Sneddon's arguments show less than he supposes regarding these three issues, but there are still important issues at stake. For example, is our capacity to make moral judgments psychologically unified or plural? This is an important question even if it does not have a direct upshot for the debate between Hume and Kant, and Sneddon provides an excellent discussion and critique of the main unity theories and puts forward his own pluralist view. Further, although the sufficiency condition of the Tempting View is not at stake, Sneddon's discussion of the nature of the mind, and of emotions in particular, is fascinating. He draws on empirical studies to cast doubt upon the vertically modular view of the mind and the view of emotions as perceptual capacities.
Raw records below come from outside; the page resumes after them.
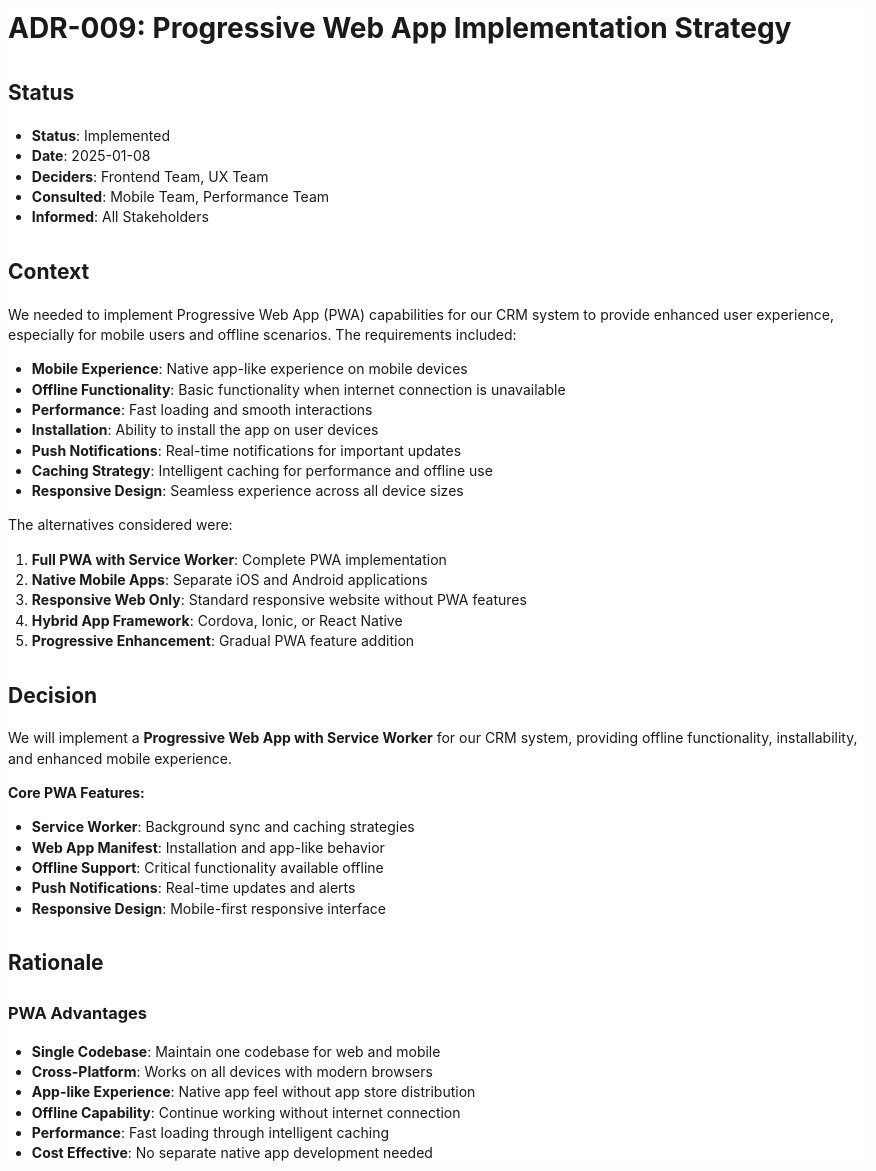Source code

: # ADR-009: Progressive Web App Implementation Strategy

## Status
- **Status**: Implemented
- **Date**: 2025-01-08
- **Deciders**: Frontend Team, UX Team
- **Consulted**: Mobile Team, Performance Team
- **Informed**: All Stakeholders

## Context

We needed to implement Progressive Web App (PWA) capabilities for our CRM system to provide enhanced user experience, especially for mobile users and offline scenarios. The requirements included:

- **Mobile Experience**: Native app-like experience on mobile devices
- **Offline Functionality**: Basic functionality when internet connection is unavailable
- **Performance**: Fast loading and smooth interactions
- **Installation**: Ability to install the app on user devices
- **Push Notifications**: Real-time notifications for important updates
- **Caching Strategy**: Intelligent caching for performance and offline use
- **Responsive Design**: Seamless experience across all device sizes

The alternatives considered were:
1. **Full PWA with Service Worker**: Complete PWA implementation
2. **Native Mobile Apps**: Separate iOS and Android applications
3. **Responsive Web Only**: Standard responsive website without PWA features
4. **Hybrid App Framework**: Cordova, Ionic, or React Native
5. **Progressive Enhancement**: Gradual PWA feature addition

## Decision

We will implement a **Progressive Web App with Service Worker** for our CRM system, providing offline functionality, installability, and enhanced mobile experience.

**Core PWA Features:**
- **Service Worker**: Background sync and caching strategies
- **Web App Manifest**: Installation and app-like behavior
- **Offline Support**: Critical functionality available offline
- **Push Notifications**: Real-time updates and alerts
- **Responsive Design**: Mobile-first responsive interface

## Rationale

### PWA Advantages
- **Single Codebase**: Maintain one codebase for web and mobile
- **Cross-Platform**: Works on all devices with modern browsers
- **App-like Experience**: Native app feel without app store distribution
- **Offline Capability**: Continue working without internet connection
- **Performance**: Fast loading through intelligent caching
- **Cost Effective**: No separate native app development needed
Finally, even though situationism does not refute the Humean view of action, Sneddon effectively draws upon empirical studies to illuminate the psychological basis of action production.

In sum, although Sneddon's arguments do not prove as much as he supposes regarding debates in moral psychology, he does show that externalism has the resources to explain central elements of our moral psychology. This is a valuable contribution, especially for those who find the Extended Mind Hypothesis plausible. He also brings fascinating empirical research into his discussions in effective ways. Those interested in either the Extended Mind Hypothesis or in the contribution that empirical work can make to our understanding of the psychological foundations of morality will find much to like in Like-Minded.



[1] Sneddon uses "moral judgment" to mean the capacity by which we morally evaluate actions, states of affairs, and people, rather than the output of that capacity. To avoid ambiguity, I will use "capacity for moral judgment" to refer to the former and "moral judgment" to refer to the latter.